Genocide survivor trauma management requires a holistic approach, combining professional psychological care (group therapy, family therapy) with crucial socio-economic support (income, healthcare, education), social networks, and community-based reconciliation efforts (like restorative justice) to address deep-seated PTSD, depression, and triggers like annual commemorations, focusing on rebuilding social ties and economic stability for true recovery.
During the genocide in Rwanda in 1994, thousands of women mostly Tutsi women were systematically raped, often tortured and mutilated, abused as sex slaves in forced marriages and deliberately infected with HIV / AIDS. Many of them became pregnant. Up to now, the subject remains a taboo in Rwandan society.
Sexual violence during the genocide, including unwanted pregnancies, was aimed at systematically liquidating the Tutsi ethnic group. The existence of these children from “bad memories” or “hatred” sometimes called children from rape represents the continual destruction of the Tutsi community.

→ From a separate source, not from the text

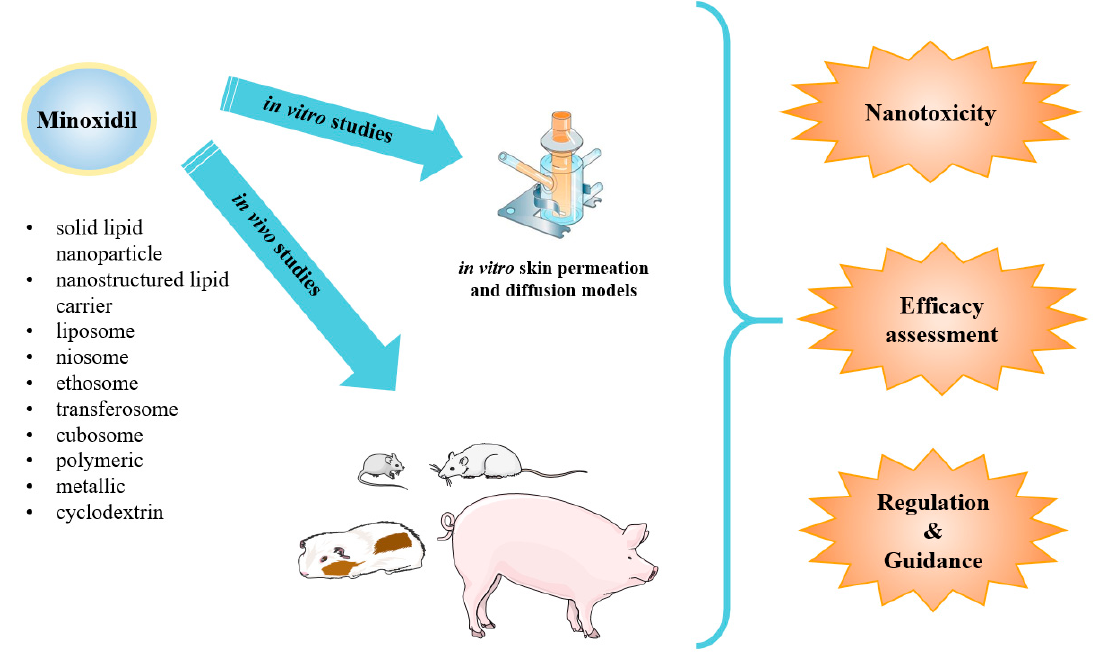
Figure 2. Schematic presentation of minoxidil nanoparticle types applied as topical drug delivery systems for androgenic alopecia developed so far. Such systems have been submitted to in vitro and in vivo studies for toxicity, safety and efficacy profiles assessment under the regulation and guidance applied nowadays.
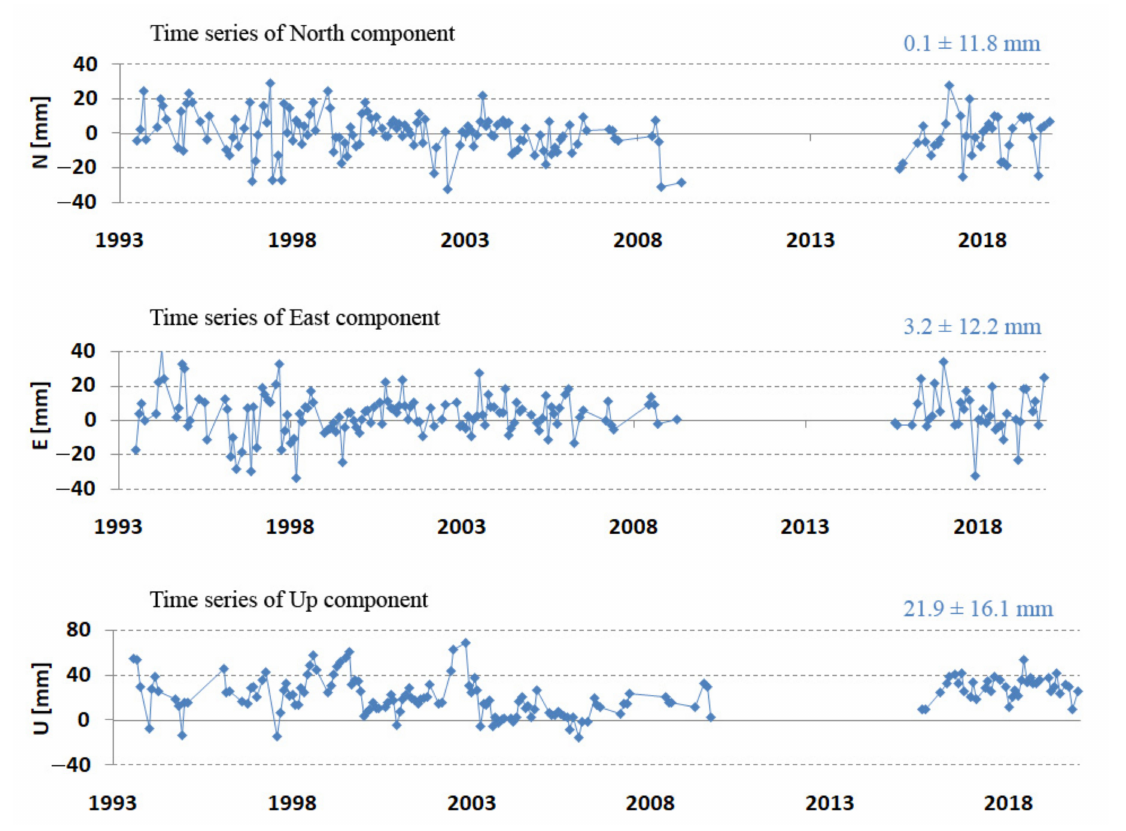
Figure 8. Borowiec SLR station—de-trended for epoch 2010.0 topocentric coordinates N, E, U (mm) in 1993–2019.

For a long time, SEVOTA worked mainly with mothers in the context of the “Abiyubaka forum”. The conception described here now focuses on the psychosocial support for children from rape and includes two sides: a therapeutic side and a giving-a-sense-of-responsibility side. We call these children “Young people who can…” (In Kinyarwanda: Urubyiruko rushoboye. In this way, we want to express and emphasize the potential of these young people and not to set bounds to them due to the violent circumstances of their origin.